Expert: Scotto - 3/8/2010

Question
QUESTION: A rocket rises vertically from a point on the ground that is 100 m from an observer at ground level. The observer notes that the angle of elevation is increasing at a rate of 12 degrees  per second when the angle of elevation is 60 degrees . Find the speed of the rocket at that instant. Hint: remember to use radians.

ANSWER: Convert to polar coordinates.

Use x² + y² = r² and y/x = tanΘ., where x is a constant of 100.

Note that dΘ/dt = 12°/s.  In calculus, work needs to be done in radians.  12° = π/15 radians.
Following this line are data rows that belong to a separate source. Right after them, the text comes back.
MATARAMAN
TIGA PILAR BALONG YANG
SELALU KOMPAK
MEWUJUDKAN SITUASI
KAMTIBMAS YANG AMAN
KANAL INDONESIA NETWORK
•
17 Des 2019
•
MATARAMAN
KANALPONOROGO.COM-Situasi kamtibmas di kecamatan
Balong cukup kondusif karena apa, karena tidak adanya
Once the derivative has been taken, note that an angle of 60° makes the height 100√3
and the hypoteneuse 2*base = 100.

To find the speed of the rocket, note that it is dy.
Since x is a constant, dy is found by taking the derivative of y/x = tanΘ
and getting (1/x)dy = sec²Θ dΘ.

The values of x, Θ, and dΘ are known, so dy can be found.


---------- FOLLOW-UP ----------

QUESTION: im not sure if i understood properly can u plz futher solve the problem so i can get and idea of how to do it

Answer
The x measurement is 100.  The y measurement is unknown.
From both of these, it is known that r² = x² + y².
Putting in x=100, we get r² = 10,000 + y².
Taking the derivative gives us 2r dr = 2y dy.

It is known that the angle Θ has the property that tanΘ = y/x.
Taking the derivative gives sec²(Θ) dΘ = (1/x) dy since x is a constant { namely, 100 }.
This can be used to say that dy = 100*sec²(Θ)*dΘ.

It is known that dΘ = 12°/sec.  Multiply by π/180 to get radians.  Thus, dΘ = 12π/180 = π/15.

We are given that Θ = 60°, and that, converted to radians by *π/180 is Θ = π/3.
It is known that sec(60°) = 1/cos(60°) = 1/(1/2) = 2.

Since we have x = 100, sec(60°) = 2, and dΘ = π/15,
these can all be put in dy = x*sec²(60°)*dΘ to find dy.